LL: I don’t think it hindered anything *laughs*. I will say that you’re right. It was an era where that music was very powerful. We talked about the 80s with SRV and his impact. I think the 80s spawned all of us young guys to…we had guitar heroes to aspire to. Eddie Van Halen was on the scene. Angus Young was there. These were artists that it was incredible to witness live. That spawned all of us to have a great foundation of great guitar heroes to look up to. I wish that younger players today had that impact of seeing “Panama” or “Hot for Teacher” on MTV for the first time and watch Ed do what he did. Watch Angus Young play “Back in Black” and see that at that time it was happening. We just had all those great guitar heroes.

The blues, that era, did spawn all of us young guitar players. I’m fans of all of those artists and friends with most of them and known and grown up with them. Eric Gales is my lifelong dearest friend. Eric and I go back decades and have worked together and have done so many projects. It is an honor to have such great contemporaries and be amongst that. Thank you for putting me in that category with such great artists.

In closing, what does the rest of 2023 have in store for you?

LL: I’m gonna be getting on the road starting Labor Day. We’re starting in Naples, Florida at Z’s Music Kitchen. We’ve got tour dates on our website. Click the tour date button and there’s a Bandsintown calendar. Dates are being added literally everyday. We’re starting Labor Day in Florida. We’re going back through Louisiana and Texas. September 30, I’m playing the Red River Revel fest in Shreveport, Louisiana on my birthday with Eric Gales. Eric is headlining, so we’ve got some really great shows happening.

We’re planning on touring for the rest of the year. We’ll be in the east coast in November and October we’re looking at the Midwest.

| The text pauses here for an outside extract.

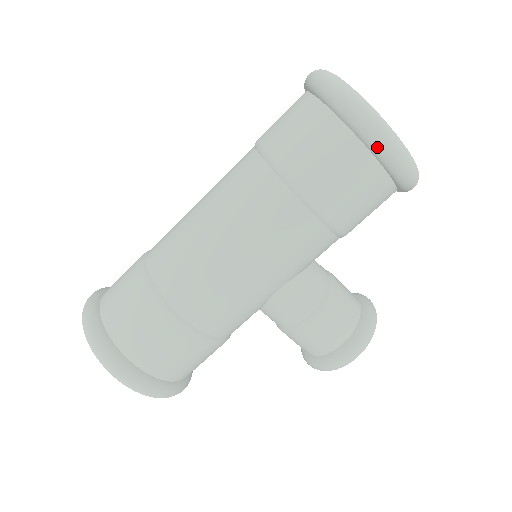
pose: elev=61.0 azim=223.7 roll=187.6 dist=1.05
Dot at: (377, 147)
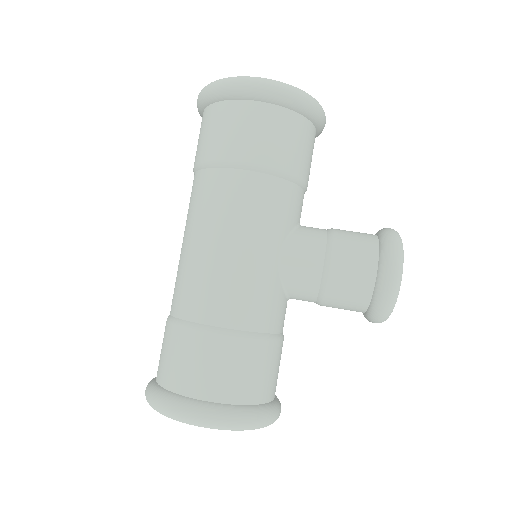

Dates are coming in for next year. We’re looking forward to getting out and supporting Trouble is Good and translating these songs live and seeing how they develop live. Like we said, with the riff rocking and jamming and some of the guitar playing, it’s gonna be really interesting to see. I’m here and I’m working out guitar parts for them live and how we’re gonna pull them off as a 3 or 4 piece band. It’s gonna be really fun.

So we’re gonna be out playing live as much as we can and then I’m gonna start work on a follow up. I’m already beginning work on a follow up album. I’ve got ideas. I’ve got a direction. I’m getting inspired. I’m absorbing. I’m working. I’m around all these great guitar players absorbing and adding to and continuing to create. That’s what the rest of the year looks like for me in good ol’ Nashville, Tennessee and out there on the road!